Un esperimento di fluorescenza time-lapse di successo produrrà un monostrato di micro colonia completamente localizzato all'interno del campo visivo. Alla fine dell'esperimento in questo filmato, il campo luminoso è sulla sinistra e si può vedere la fluorescenza. A destra.
Ecco un esempio di una micro colonia di B Sottili in cui alcune cellule sono cresciute l'una sull'altra, rendendo difficile risalire con precisione alla loro storia e misurare correttamente i loro livelli di fluorescenza.
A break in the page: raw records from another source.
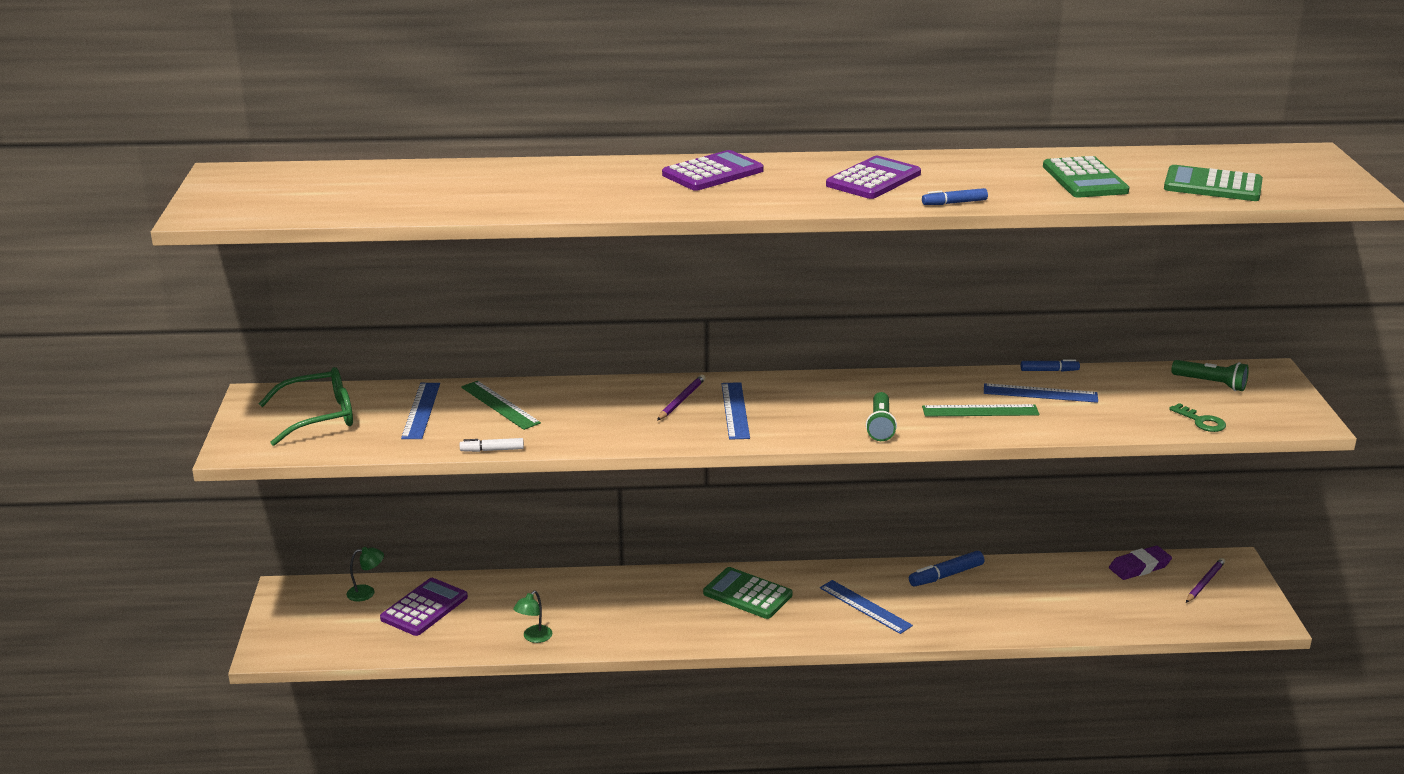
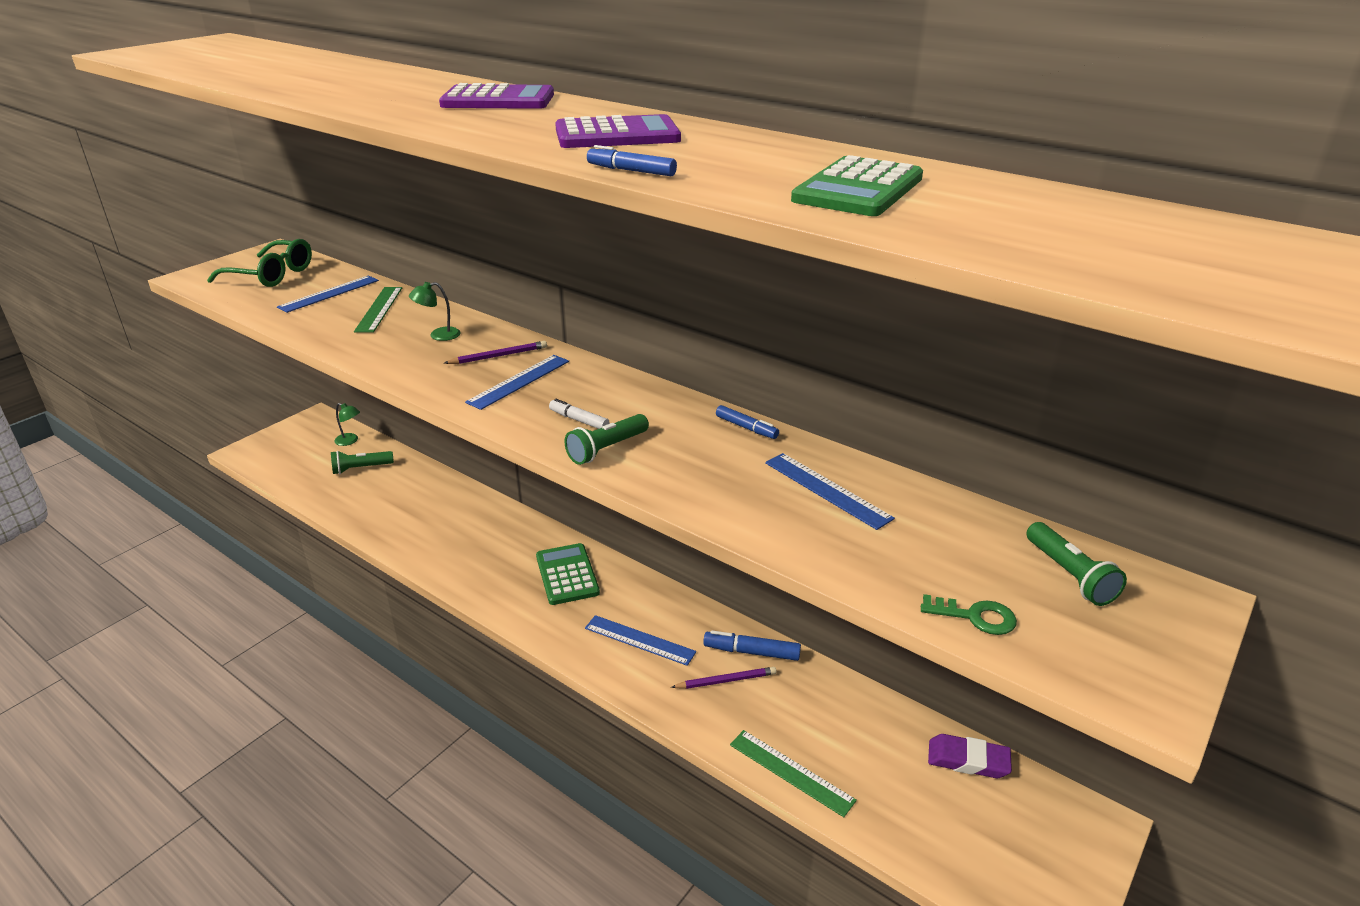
camera: 40 degrees right, 5 degrees up
purple calculator [380,578,468,636] -> green flashlight [331,451,394,474]
white marker [460,438,524,452] -> white marker moved to [549,399,610,429]
green lamp [513,591,552,643] -> green lamp moved to [409,282,460,341]
blue ruler [820,580,913,634] -> blue ruler turned 60 degrees counterclockwise [585,615,696,666]
green ruler [922,404,1039,416] -> green ruler moved to [730,730,857,817]
blue marker [1021,359,1080,372] -> blue marker moved to [716,405,779,439]
green calculator [1164,165,1263,201] -> none
green key [1169,403,1226,432] -> green key turned 75 degrees counterclockwise [921,594,1017,635]
purple pencil [1186,558,1225,603] -> purple pencil moved to [671,667,777,689]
Dopo aver visto questo video, dovresti avere una buona comprensione di come preparare con successo un campione microscopico per la microscopia time-lapse e di come eseguire una microscopia a fluorescenza time-lapse. Sperimenta con le celle BACE.
Questo protocollo delinea un metodo per monitorare il comportamento di singole cellule batteriche nel tempo utilizzando la microscopia a tempo-lapso automatizzata con fluorescenza. Include linee guida dettagliate per la preparazione dei campioni e l'analisi delle immagini risultanti.